Google, Bing, and AI search products use structured data to understand content. A blog post with JSON-LD markup is more likely to appear in AI-generated summaries because the metadata is explicit, not inferred.

## RSS: The Original Machine-Readable Feed

RSS predates AI hype by decades, but it has become newly relevant. AI agents use RSS feeds to:

- **Discover content** without crawling every page
- **Track updates** with standardised publish dates
- **Consume full content** when the feed includes full text (not just excerpts)

This site's RSS feed at `/rss.xml` includes the full HTML content of every post. An AI agent can subscribe to the feed, receive new posts automatically, and process them without visiting the site at all.
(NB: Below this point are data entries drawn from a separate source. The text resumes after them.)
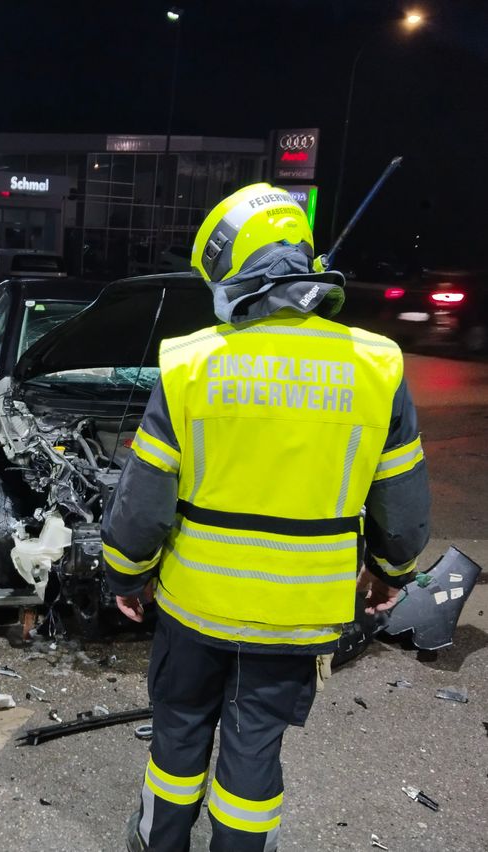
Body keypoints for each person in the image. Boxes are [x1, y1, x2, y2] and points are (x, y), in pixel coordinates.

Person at [102, 182, 430, 852]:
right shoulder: (376, 366)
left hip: (196, 607)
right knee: (253, 750)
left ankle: (159, 842)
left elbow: (143, 500)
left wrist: (125, 574)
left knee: (178, 736)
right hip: (297, 614)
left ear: (235, 271)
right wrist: (393, 571)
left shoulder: (190, 364)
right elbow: (400, 501)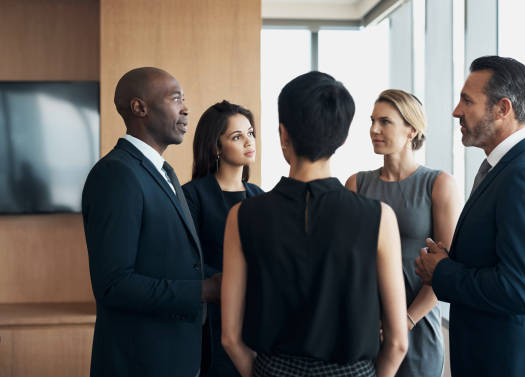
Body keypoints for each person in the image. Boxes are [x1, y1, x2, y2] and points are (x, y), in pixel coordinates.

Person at [221, 71, 408, 377]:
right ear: (343, 138)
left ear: (283, 134)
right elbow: (398, 342)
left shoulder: (242, 215)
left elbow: (230, 337)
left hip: (273, 369)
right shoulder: (379, 216)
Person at [415, 56, 525, 377]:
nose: (455, 111)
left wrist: (443, 272)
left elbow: (523, 291)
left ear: (503, 109)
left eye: (467, 101)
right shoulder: (506, 170)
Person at [82, 67, 220, 377]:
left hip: (179, 358)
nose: (185, 108)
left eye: (184, 99)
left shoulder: (165, 172)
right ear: (139, 107)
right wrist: (204, 291)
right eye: (175, 98)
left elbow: (172, 261)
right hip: (140, 362)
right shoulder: (116, 175)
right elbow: (114, 284)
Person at [346, 89, 461, 377]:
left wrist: (405, 321)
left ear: (411, 130)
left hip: (418, 328)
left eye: (385, 122)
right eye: (372, 121)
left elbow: (447, 267)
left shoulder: (439, 184)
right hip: (365, 328)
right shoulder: (356, 185)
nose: (374, 129)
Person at [183, 100, 264, 377]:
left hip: (258, 317)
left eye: (250, 133)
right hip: (213, 319)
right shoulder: (192, 195)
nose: (249, 142)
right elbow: (187, 262)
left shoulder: (259, 196)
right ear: (217, 146)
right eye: (237, 136)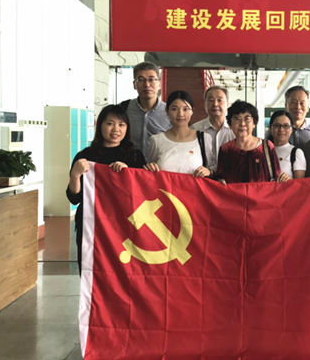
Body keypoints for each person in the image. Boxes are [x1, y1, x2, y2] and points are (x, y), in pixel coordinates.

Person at [66, 104, 146, 275]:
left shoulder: (135, 156)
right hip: (91, 223)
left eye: (121, 125)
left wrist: (129, 174)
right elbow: (74, 198)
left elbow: (143, 194)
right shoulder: (85, 156)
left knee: (123, 273)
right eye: (110, 123)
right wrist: (75, 175)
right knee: (91, 271)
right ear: (100, 125)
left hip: (124, 225)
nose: (116, 129)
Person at [216, 100, 290, 184]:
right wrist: (220, 181)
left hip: (262, 193)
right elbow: (220, 177)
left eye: (247, 119)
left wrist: (285, 179)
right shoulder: (225, 149)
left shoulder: (267, 147)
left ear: (254, 123)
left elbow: (278, 177)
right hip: (233, 193)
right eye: (236, 119)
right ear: (230, 124)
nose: (242, 124)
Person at [144, 90, 215, 177]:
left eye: (185, 109)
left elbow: (212, 167)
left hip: (193, 186)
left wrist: (209, 171)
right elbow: (151, 173)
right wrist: (151, 167)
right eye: (174, 109)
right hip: (166, 186)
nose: (180, 114)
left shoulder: (204, 138)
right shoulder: (156, 140)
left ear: (192, 111)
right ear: (167, 111)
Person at [119, 61, 171, 161]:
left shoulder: (169, 112)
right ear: (134, 84)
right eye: (141, 80)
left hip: (159, 167)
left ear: (160, 84)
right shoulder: (123, 109)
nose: (147, 84)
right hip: (129, 166)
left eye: (151, 79)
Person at [191, 85, 235, 168]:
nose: (215, 104)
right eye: (211, 100)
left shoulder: (235, 129)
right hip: (203, 174)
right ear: (205, 104)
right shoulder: (195, 129)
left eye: (219, 100)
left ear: (227, 104)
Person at [269, 110, 306, 179]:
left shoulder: (296, 153)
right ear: (271, 128)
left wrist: (289, 181)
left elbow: (299, 183)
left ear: (291, 129)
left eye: (286, 126)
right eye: (277, 125)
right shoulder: (263, 151)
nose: (281, 129)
## The Meta-Strategy: Be Findable, Be Readable, Be Useful

Designing for AI agents is not about optimising for one specific AI. It is about making content accessible to any machine that processes text:

1. **Be findable:** `llms.txt`, sitemap, RSS, semantic HTML
2. **Be readable:** raw markdown endpoints, clean HTML, structured data
3. **Be useful:** real content, accurate metadata, working links

The same principles that make a site good for accessibility (semantic HTML, proper headings, descriptive links) also make it good for AI. The overlap is nearly complete.

## What I Would Add Next

- **Embeddings endpoint:** pre-computed vector embeddings of each post for RAG applications
- **Content API:** a proper JSON API returning structured post data for programmatic access
- **Update feeds:** `llms.txt` with a changelog section showing what is new since last visit

The web is becoming multi-audience. Designing for humans only is leaving value on the table. Design for machines too. The effort is minimal and the reach is expanding.